|
The Religious Institutions Grant Program supports
research projects by academics and pastors dealing with how the religious
core of an institution orients and shapes its mission and contemporary
practice, the impact of the institutional field within which religious
organizations live, the mutual interaction of religious institutions and
American society, and religious institutional leadership.
The Louisville Institute is
persuaded that vital religious institutions are
essential to a just and flourishing society. The
Religious Institutions Grant program seeks to advance
our understanding of the contemporary situation
confronting religious institutions so that they and
their leaders can respond in more informed and effective
ways to the challenges they face. Among other goals,
this program seeks to explore four broad issues or
themes:
-
how an organization's religious
core shapes its institutional mission and
contemporary practice,
-
how the ecology of religious
organizations shapes the way in which each
organization carries out its mission,
-
how religious institutions
function within the context of American
society, and
-
how religious leaders can and
should respond to these institutional challenges.
Eligibility
The Religious Institutions Grant Program of the
Louisville Institute is open to both academic and pastoral leaders.

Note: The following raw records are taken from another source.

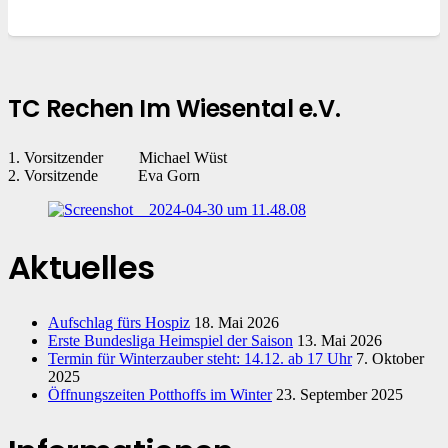
TC Rechen Im Wiesental e.V.
1. Vorsitzender Michael Wüst
2. Vorsitzende Eva Gorn
Aktuelles
Aufschlag fürs Hospiz
18. Mai 2026
Erste Bundesliga Heimspiel der Saison
13. Mai 2026
Termin für Winterzauber steht: 14.12. ab 17 Uhr
7. Oktober
2025
Öffnungszeiten Potthoffs im Winter
23. September 2025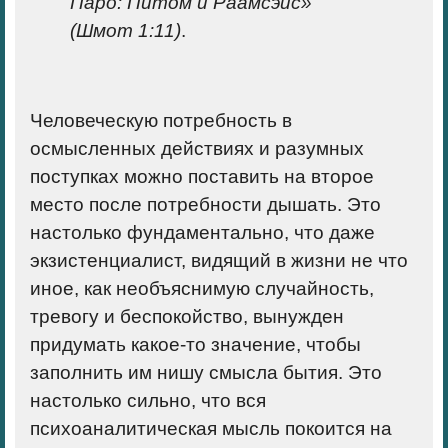
Паро: Питом и Раамсэйс»
(Шмот 1:11)
.
Человеческую потребность в
осмысленных действиях
и разумных
поступках можно
поставить на второе
место после потребности дышать
. Это
настолько фундаментально, что даже
экзистенциалист, видящий в жизни не что
иное, как необъяснимую случайность,
тревогу и беспокойство, вынужден
придумать какое-то значение, чтобы
заполнить им нишу смысла бытия. Это
настолько сильно, что вся
психоаналитическая мысль покоится на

Applicants must have earned the terminal degree in their chosen vocation
(e.g. M.Div., Ph.D., Th.D.) and must demonstrate a capacity to complete the
proposed project in a timely fashion. Questions about eligibility may be
sent to info@louisville-institute.org.
Proposed projects should contribute significantly to our
understanding of the challenges and opportunities facing religious
institutions in North American society. They may employ a variety of
methodological perspectives, including, but not limited to, the social
sciences, history, ethics, biblical studies, or historical, systematic and
practical theology. They may also be interdisciplinary in nature.
Academic applicants eligible for a sabbatical leave
and/or a release from all teaching responsibilities during the grant year
should indicate that fact in their proposal. Applicants who are not so
eligible should indicate in their proposals how they plan to devote
sufficient time to the proposed project. In many cases, for example, this
may require a course buyout or some other reduction in teaching load.
Applicants may not submit applications to more than one
Louisville Institute grant program within the same grant year (June 1-May
31).
Application and Selection Procedure
Application forms for the Religious
Institutions Grant Program may be requested from the
Louisville Institute or
downloaded from this web site. All materials must
be postmarked no later than December 1, each year. Grant recipients will be
notified in March, and awards must be used during the
following academic year. Applications include:
-
Applicant Information and
Project Summary Form,
-
Narrative statement of
approximately 5-7 pages (double-spaced and typed in
a 12 point font, 2000 word limit) that succinctly describes the
proposed research project and explains its
relationship to the goals of this grant program,
-
Selective bibliography (2-3
pages double-spaced),
-
Detailed budget and budget
narrative. A document entitled, Guide
for Budget Preparation, including sample
budgets, is available on the Louisville Institute
web site or by mail,
-
Copy of your current
Curriculum Vitae or résumé (no more than 4 pages),
and
-
One letter of
recommendation.
Please submit one copy of
the complete proposal, using paper clips, without the
use of staples and mail to the office of the Louisville
Institute by the appropriate deadline. These materials,
except for the Applicant Information and Project Summary
Form (if submitted online) and the letter of
recommendation, should be assembled in the order listed
above. The letter of recommendation should be
sent by the writer directly to the Louisville Institute
by the application deadline.
Grantees will be chosen by a
selection committee including at least two members of
the Board of the Louisville Institute and two other
persons familiar with the goals of the Religious
Institutions initiative. Applications will be judged
according to the extent to which they:
-
propose a coherent, persuasive,
and intellectually promising research project, and
-
address the goals of the
Religious Institutions initiative to examine the
life of diverse religious organizations and
institutions, to seek to understand the fundamental
ways their institutional context is shifting and how
they are responding to those changes, and to provide
assistance to them and their leaders as they deal
with both serious challenges and new opportunities.
Duration of Award and Stipend
Research periods supported by this grant may range from
nine weeks to nine months. The grant amount requested should not exceed
$40,000. Normally, the Louisville Institute will pay the grant directly to
the institutions of those selected. The Louisville Institute allows up to 10
percent indirect costs based on the total direct costs of the project.